Earlier this year, Pfizer, one of the world’s largest pharmaceutical companies, abandoned its research on dementia after losing billions of dollars. With no cure, prevention is key. Many studies, including the Lancet Commission on dementia prevention, report that up to about a third of dementia is preventable. And the number one modifiable lifestyle change one could make is the treatment of hearing loss.

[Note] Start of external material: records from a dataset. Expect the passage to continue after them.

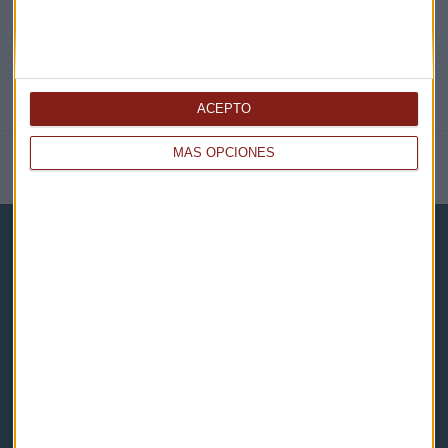
ACEPTO
MÁS OPCIONES
NOTICIAS RELACIONADAS
Capital Radio
Noticias
Eventos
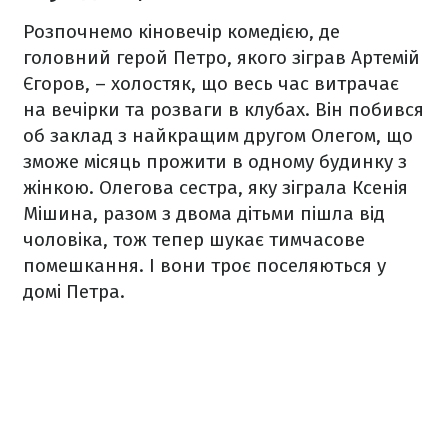
Розпочнемо кіновечір комедією, де
головний герой Петро, якого зіграв Артемій
Єгоров, – холостяк, що весь час витрачає
на вечірки та розваги в клубах. Він побився
об заклад з найкращим другом Олегом, що
зможе місяць прожити в одному будинку з
жінкою. Олегова сестра, яку зіграла Ксенія
Мішина, разом з двома дітьми пішла від
чоловіка, тож тепер шукає тимчасове
помешкання. І вони троє поселяються у
домі Петра.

A medical study from Johns Hopkins demonstrated that untreated hearing loss increases the risk of developing dementia by 200% to 500%. Dr. Frank Lin and his team at Johns Hopkins Medical Center found three primary effects of hearing loss that can contribute directly to your risk of dementia:
1. Social isolation
Withdrawal from social situations is common in individuals with hearing loss. Keeping your brain mentally fit – with social interactions, communication, reading, and playing games – is a recipe for a long, healthy life!
2. Cerebral atrophy
Multiple scientific studies have demonstrated that hearing impairment is associated with accelerated brain atrophy, which is a hallmark feature of dementia. As the auditory system ages, we lose sensory cells in our ears. Each cell has the potential to make connections with millions of cells throughout the brain affecting hearing, speech, memory, and beyond. Therefore, hearing loss equals brain function loss.

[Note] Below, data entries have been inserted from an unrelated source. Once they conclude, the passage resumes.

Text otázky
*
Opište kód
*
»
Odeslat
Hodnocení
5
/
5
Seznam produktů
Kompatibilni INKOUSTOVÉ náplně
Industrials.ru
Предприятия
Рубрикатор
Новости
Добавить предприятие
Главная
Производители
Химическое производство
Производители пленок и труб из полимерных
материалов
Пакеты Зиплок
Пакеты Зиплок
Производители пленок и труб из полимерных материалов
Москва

3. Cognitive overload (or working your brain too hard)
With hearing loss, your brain is constantly on overload. The extra time it takes you to follow what is being said in a conversation can really add up, and this can harm your brain.

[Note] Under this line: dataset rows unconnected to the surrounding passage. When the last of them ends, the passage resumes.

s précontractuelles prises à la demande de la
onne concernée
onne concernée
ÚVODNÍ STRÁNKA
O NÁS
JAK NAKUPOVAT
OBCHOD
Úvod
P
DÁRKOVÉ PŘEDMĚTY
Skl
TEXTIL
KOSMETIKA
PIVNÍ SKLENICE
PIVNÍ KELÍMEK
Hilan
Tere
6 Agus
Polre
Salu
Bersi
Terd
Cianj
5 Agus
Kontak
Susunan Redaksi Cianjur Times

There is hope, however. According to a recent evidence from Columbia University, today’s leading treatment options for restoring hearing can help to slow down or prevent the development of dementia.
Dr. Doraiswamy, a neuropsychologist from Duke University said it best: “The benefits of correcting hearing loss on cognition are twice as large as the benefits from any cognitive-enhancing drugs now on the market. It should be the first thing we focus on.”
Hearing well is the number one step most of us can take in the battle against dementia.